_WHAT THE EXERCISE ASKS_.
Select every line containing the word "down" from the material, and copy those lines.

_DATA LISTING_.
=== Section Start ===

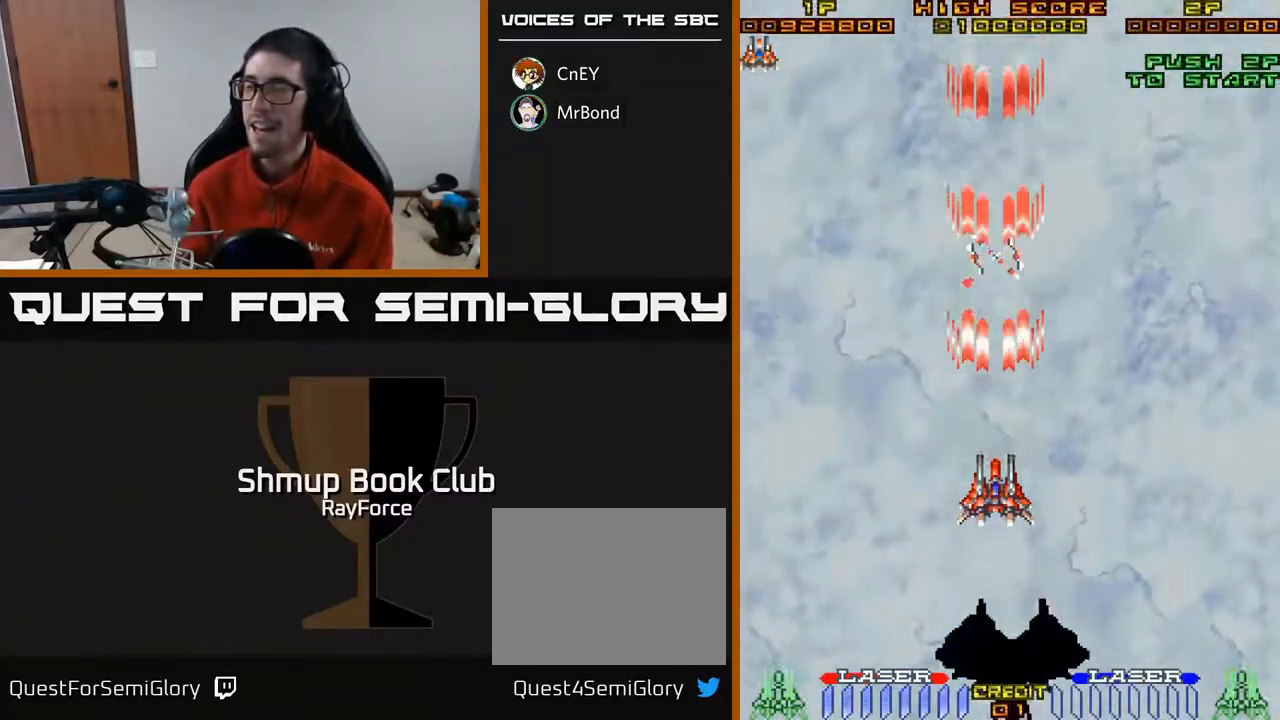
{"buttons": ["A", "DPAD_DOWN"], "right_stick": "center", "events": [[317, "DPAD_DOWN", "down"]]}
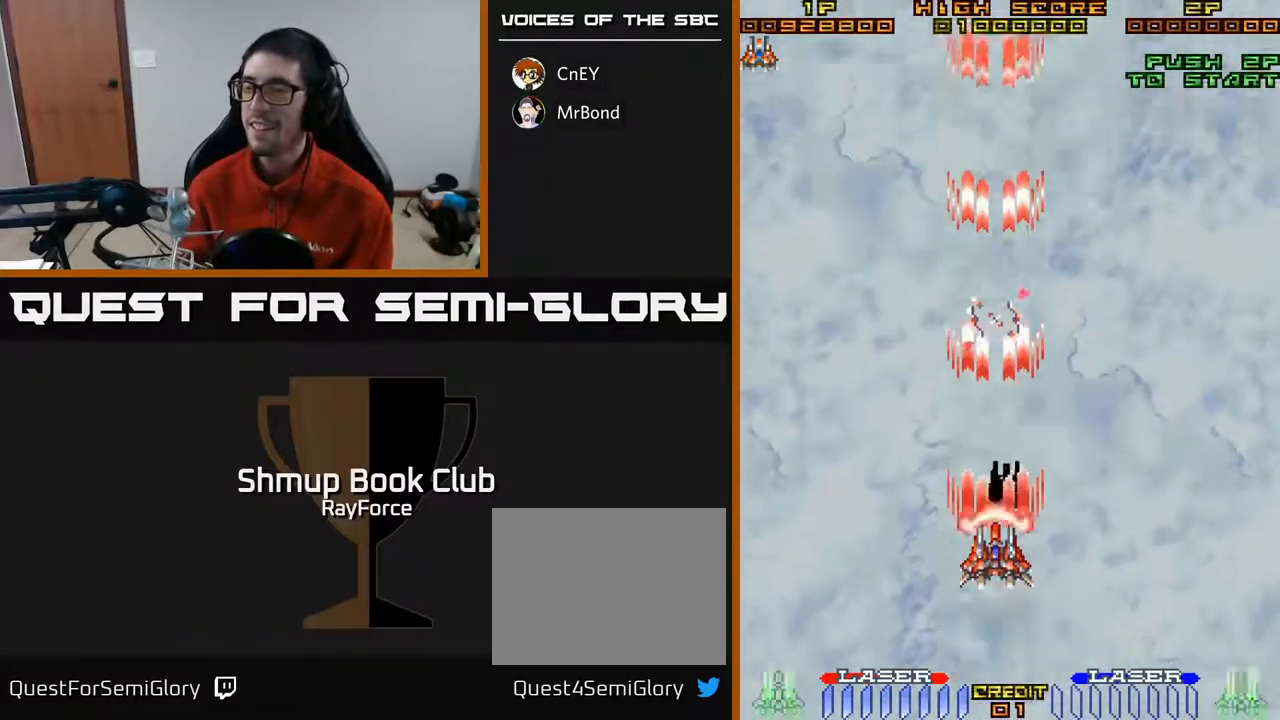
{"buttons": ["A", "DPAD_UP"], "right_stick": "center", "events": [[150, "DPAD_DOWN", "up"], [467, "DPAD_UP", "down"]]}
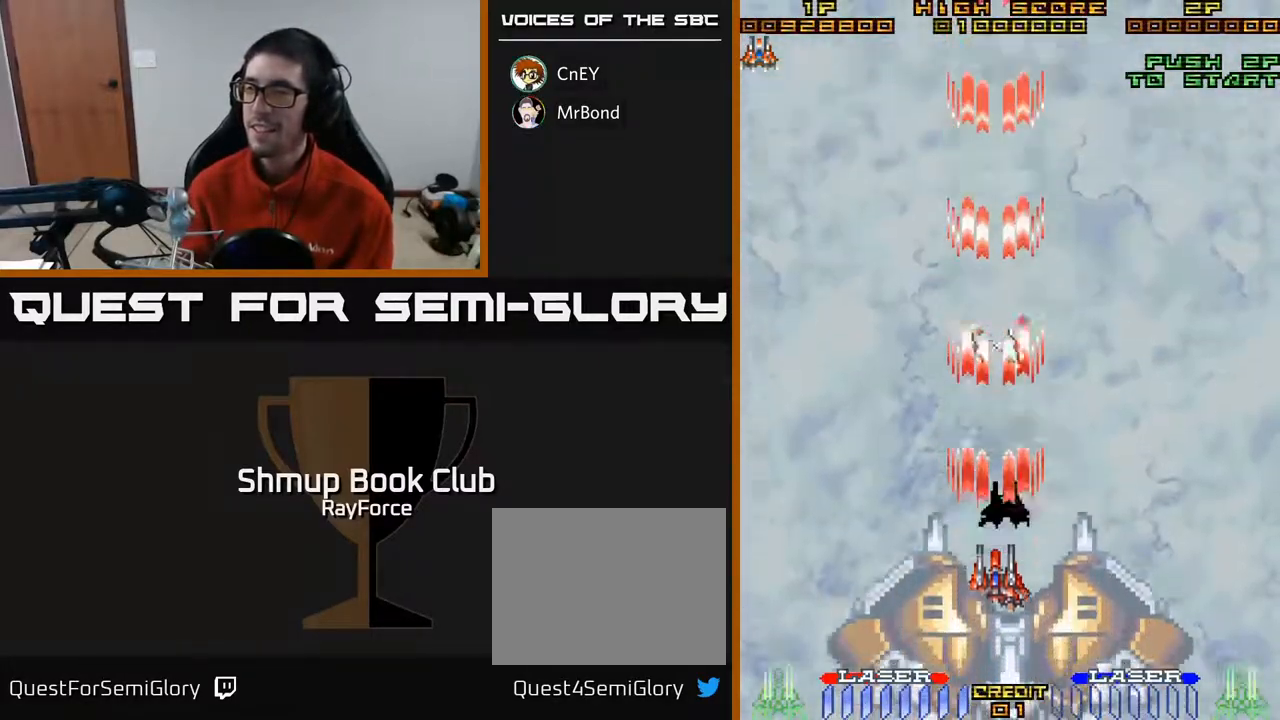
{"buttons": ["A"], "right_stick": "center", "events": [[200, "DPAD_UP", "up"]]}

=== Section End ===
=== Section Start ===

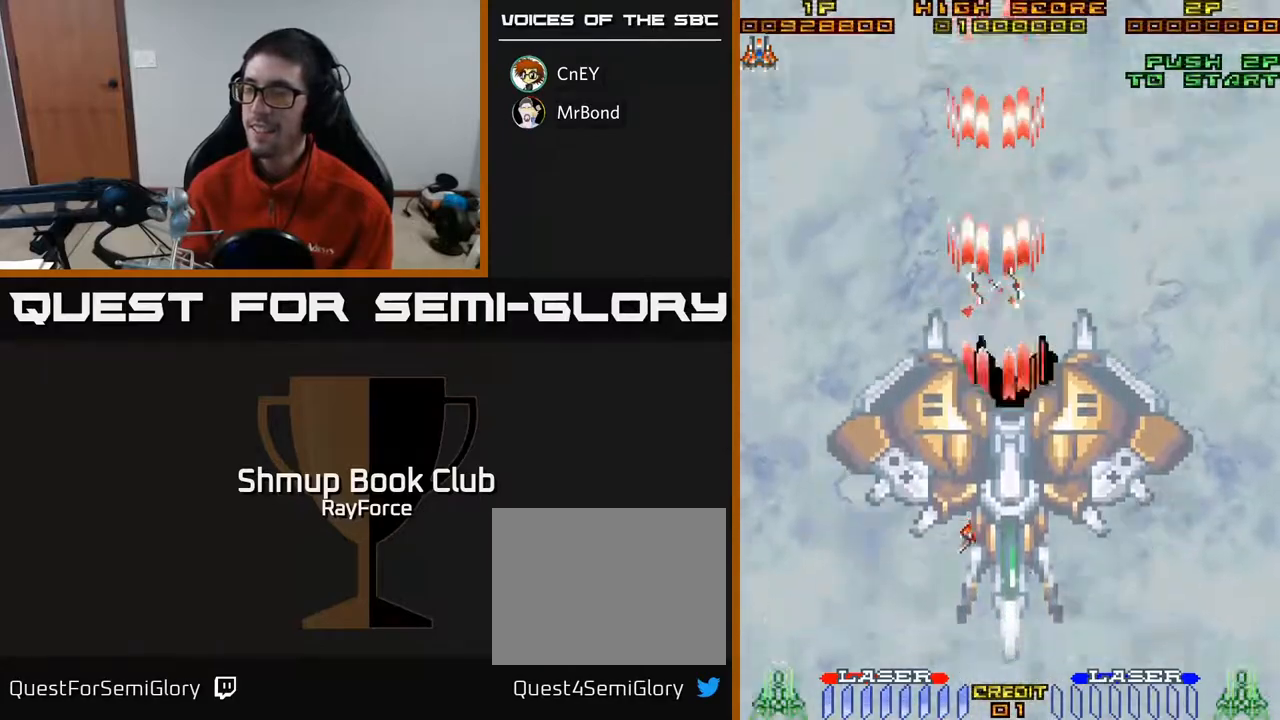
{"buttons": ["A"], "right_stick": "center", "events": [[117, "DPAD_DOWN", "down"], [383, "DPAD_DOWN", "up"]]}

=== Section End ===

_EXPECTED ANSWER_.
{"buttons": ["A", "DPAD_DOWN"], "right_stick": "center", "events": [[317, "DPAD_DOWN", "down"]]}
{"buttons": ["A", "DPAD_UP"], "right_stick": "center", "events": [[150, "DPAD_DOWN", "up"], [467, "DPAD_UP", "down"]]}
{"buttons": ["A"], "right_stick": "center", "events": [[117, "DPAD_DOWN", "down"], [383, "DPAD_DOWN", "up"]]}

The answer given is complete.